Bisogna tenere conto delle specificità di queste produzioni, delle attese della domanda, senza sacrificarli al profitto. La consultazione pubblica aveva chiaramente dimostrato che il consumatore acquista biologico perché ha fiducia della garanzia di qualità con cui è prodotto. Il sistema dei controlli è strutturato nello stesso modo in tutti gli Stati membri, anche se non omogeneo in alcune sue parti. Proprio la richiesta di questa omogeneità è stata oggetto del contendere. Rifiutarla significa ignorare la domanda dei consumatori.
Il legame del prodotto agricolo con la terra è l’altro elemento critico. Perché?
Il legame con la Terra non è un semplice ideale, ma l’essenza stessa dell’agricoltura biologica. Infatti è proprio sul rispetto del rapporto tra la Terra e la pianta (o l’allevamento) che si fonda questo tipo di produzione agricola. Utilizzare tutta la potenzialità del terreno (biodiversità) mantenendola e migliorandola attraverso i cicli naturali di produzione e raccolta, l’uso di specifiche colture, utilizzare solo il sole, l’acqua e le sostanze nutritive del terreno questa è l’agricoltura biologica. Anche in serra si utilizza la terra, e si adopera la sua biodiversità e la si rigenera. Ma le colture idroponiche – o su mezzi diversi dalla terra – sono assolutamente fuori dai fondamenti dell’agricoltura biologica. È chiaro che per Paesi quali l’Olanda, la Svezia e quelli del Nord in generale, che vorrebbero coltivare prodotti tipicamente mediterranei, questo è un limite molto grande. Ma forse è il caso di ribadire che non si può coltivare con il metodo dell’agricoltura biologica tutto ciò che si vuole.
Su questi ideali fondamentali c’è stato uno scontro anche all’interno del mondo agricolo, diviso ancora una volta tra Nord e Sud. Come uscirne?
Solo nell’ultima riunione, grazie alla mediazione di Confagricoltura, sostenuta da tutte le altre Organizzazioni professionali italiane, si è riusciti ad arrivare a una posizione condivisa, molto vicina a quella dei Paesi del Sud. Ma lo scontro tra diverse visioni e sensibilità ha prodotto uno stallo tale che il regolamento è ancora in discussione al Trilogo (il tavolo tra Commissione, Consiglio e Parlamento europeo). Speriamo che il nuovo indirizzo comune trovato dal principale attore del biologico, l’agricoltura, possa facilitare il dialogo nel Trilogo e portare ad un’approvazione del regolamento entro il 2017.
Quali sono i rischi di un ulteriore ritardo nella definizione del regolamento?

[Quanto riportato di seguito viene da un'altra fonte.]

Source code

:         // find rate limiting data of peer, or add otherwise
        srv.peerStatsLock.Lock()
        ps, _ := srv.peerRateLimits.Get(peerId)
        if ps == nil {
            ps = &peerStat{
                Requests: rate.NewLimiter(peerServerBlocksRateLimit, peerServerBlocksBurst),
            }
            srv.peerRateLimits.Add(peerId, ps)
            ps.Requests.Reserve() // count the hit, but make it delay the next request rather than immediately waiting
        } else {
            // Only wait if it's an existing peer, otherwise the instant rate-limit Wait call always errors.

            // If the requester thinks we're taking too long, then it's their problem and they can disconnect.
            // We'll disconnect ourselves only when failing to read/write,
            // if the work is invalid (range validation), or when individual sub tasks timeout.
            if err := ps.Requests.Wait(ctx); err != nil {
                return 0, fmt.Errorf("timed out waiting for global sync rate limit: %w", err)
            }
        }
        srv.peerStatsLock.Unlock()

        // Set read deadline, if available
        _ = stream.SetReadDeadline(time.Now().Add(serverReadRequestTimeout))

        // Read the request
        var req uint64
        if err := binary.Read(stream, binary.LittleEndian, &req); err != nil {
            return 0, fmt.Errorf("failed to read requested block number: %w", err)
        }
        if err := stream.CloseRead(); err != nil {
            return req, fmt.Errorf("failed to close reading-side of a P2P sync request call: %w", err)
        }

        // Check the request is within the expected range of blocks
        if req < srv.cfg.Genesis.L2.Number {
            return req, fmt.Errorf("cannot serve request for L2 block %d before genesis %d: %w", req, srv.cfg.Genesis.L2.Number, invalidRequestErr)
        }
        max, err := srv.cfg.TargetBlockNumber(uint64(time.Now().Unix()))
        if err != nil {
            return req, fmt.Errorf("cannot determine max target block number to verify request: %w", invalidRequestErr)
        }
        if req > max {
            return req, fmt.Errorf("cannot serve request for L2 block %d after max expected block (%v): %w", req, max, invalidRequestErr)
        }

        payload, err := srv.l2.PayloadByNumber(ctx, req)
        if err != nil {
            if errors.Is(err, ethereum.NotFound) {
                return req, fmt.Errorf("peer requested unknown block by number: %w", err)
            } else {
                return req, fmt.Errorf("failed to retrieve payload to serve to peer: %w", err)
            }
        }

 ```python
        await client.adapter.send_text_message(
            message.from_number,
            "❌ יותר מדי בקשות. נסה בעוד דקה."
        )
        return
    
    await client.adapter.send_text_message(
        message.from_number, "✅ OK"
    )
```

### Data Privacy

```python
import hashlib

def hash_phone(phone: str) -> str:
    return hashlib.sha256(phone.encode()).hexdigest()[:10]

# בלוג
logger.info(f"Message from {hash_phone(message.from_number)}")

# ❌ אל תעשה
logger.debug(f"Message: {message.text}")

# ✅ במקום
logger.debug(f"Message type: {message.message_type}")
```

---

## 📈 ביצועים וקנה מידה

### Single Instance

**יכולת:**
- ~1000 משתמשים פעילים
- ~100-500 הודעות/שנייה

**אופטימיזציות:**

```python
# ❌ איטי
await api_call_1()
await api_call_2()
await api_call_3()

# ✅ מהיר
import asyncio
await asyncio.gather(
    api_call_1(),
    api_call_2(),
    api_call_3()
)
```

Con la domanda di biologico in continua crescita, con procedure di controllo e certificazione così diverse da Stato a Stato, si rischia che l’industria di trasformazione e la grande distribuzione costruiscano disciplinari alternativi, facendo quindi pagare due volte alle imprese agricole i costi del sistema e utilizzando regole fuori da un mercato condiviso e unico come dovrebbe essere quello europeo. Una vittoria è stata comunque ottenuta. I prodotti biologici importati dai Paesi extraUe dovranno essere controllati e prodotti conformemente al sistema europeo e non più soggetti ad un sistema di controllo e produzione giudicato equivalente dalla UE.